2. Deferasirox versus deferoxamine
We are uncertain whether or not deferasirox affects adherence to iron chelation therapy (three RCTs, unpooled, very low-certainty evidence), although medication adherence was high in all trials.
We are uncertain whether or not there is any difference between the drug therapies in serious adverse events (SAEs) (SCD or thalassaemia) or all-cause mortality (thalassaemia).
3. Deferiprone versus deferasirox
We are uncertain if there is a difference between oral deferiprone and deferasirox based on a single trial in children (average age 9 to 10 years) with any hereditary haemoglobinopathy in adherence, SAEs and all-cause mortality.
4. Deferasirox film-coated tablet (FCT) versus deferasirox dispersible tablet (DT)
One RCT compared deferasirox in different tablet forms. There may be a preference for FCTs, shown through a trend for greater adherence (RR 1.10, 95% CI 0.99 to 1.22; 1 RCT, 88 participants), although medication adherence was high in both groups (FCT 92.9%; DT 85.3%). We are uncertain if there is a benefit in chelation-related AEs with FCTs.
We are uncertain if there is a difference in the incidence of SAEs, all-cause mortality or sustained adherence.
5. Deferiprone and deferoxamine combined versus deferiprone alone
We are uncertain if there is a difference in adherence, though reporting was usually narrative as triallists report it was "excellent" in both groups (three RCTs, unpooled).
We are uncertain if there is a difference in the incidence of SAEs and all-cause mortality.
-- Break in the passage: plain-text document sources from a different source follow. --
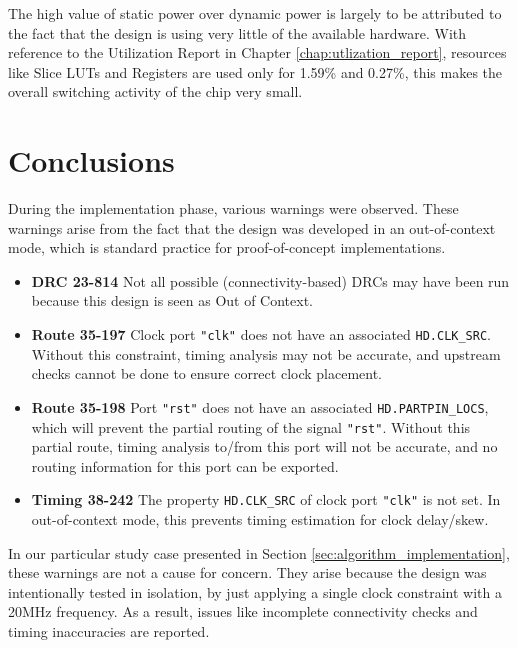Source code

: The high value of static power over dynamic power is largely to be attributed to the fact that the design is using very little of the available hardware. With reference to the Utilization Report in Chapter \ref{chap:utlization_report}, resources like Slice LUTs and Registers are used only for 1.59\% and 0.27\%, this makes the overall switching activity of the chip very small.

\section{Conclusions}
During the implementation phase, various warnings were observed. These warnings arise from the fact that the design was developed in an out-of-context mode, which is standard practice for proof-of-concept implementations.

\begin{tcolorbox}[colback=yellow!20, colframe=yellow!50!black, title=Warnings]
\begin{itemize}
    \item \textbf{DRC 23-814} Not all possible (connectivity-based) DRCs may have been run because this design is seen as Out of Context.
    \item \textbf{Route 35-197} Clock port \texttt{"clk"} does not have an associated \texttt{HD.CLK\_SRC}. Without this constraint, timing analysis may not be accurate, and upstream checks cannot be done to ensure correct clock placement.
    \item \textbf{Route 35-198} Port \texttt{"rst"} does not have an associated \texttt{HD.PARTPIN\_LOCS}, which will prevent the partial routing of the signal \texttt{"rst"}. Without this partial route, timing analysis to/from this port will not be accurate, and no routing information for this port can be exported.
    \item \textbf{Timing 38-242} The property \texttt{HD.CLK\_SRC} of clock port \texttt{"clk"} is not set. In out-of-context mode, this prevents timing estimation for clock delay/skew.
\end{itemize}
\end{tcolorbox}

In our particular study case presented in Section \ref{sec:algorithm_implementation}, these warnings are not a cause for concern. They arise because the design was intentionally tested in isolation, by just applying a single clock constraint with a 20MHz frequency. As a result, issues like incomplete connectivity checks and timing inaccuracies are reported.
6. Deferiprone and deferoxamine combined versus deferoxamine alone
We are uncertain if there is a difference in adherence (four RCTs), SAEs (none reported in the trial period) and all-cause mortality (no deaths reported in the trial period). There was high adherence in all trials.
7. Deferiprone and deferoxamine combined versus deferiprone and deferasirox combined
There may be a difference in favour of deferiprone and deferasirox (combined) in rates of adherence (RR 0.84, 95% CI 0.72 to 0.99) (one RCT), although it was high (> 80%) in both groups.
We are uncertain if there is a difference in SAEs, and no deaths were reported in the trial, so we cannot draw conclusions based on these data (one RCT).
8. Medication management versus standard care
We are uncertain if there is a difference in QoL (one RCT), and we could not assess adherence due to a lack of reporting in the control group.
9. Education versus standard care
One quasi-experimental (NRSI) study could not be analysed due to the severe baseline confounding.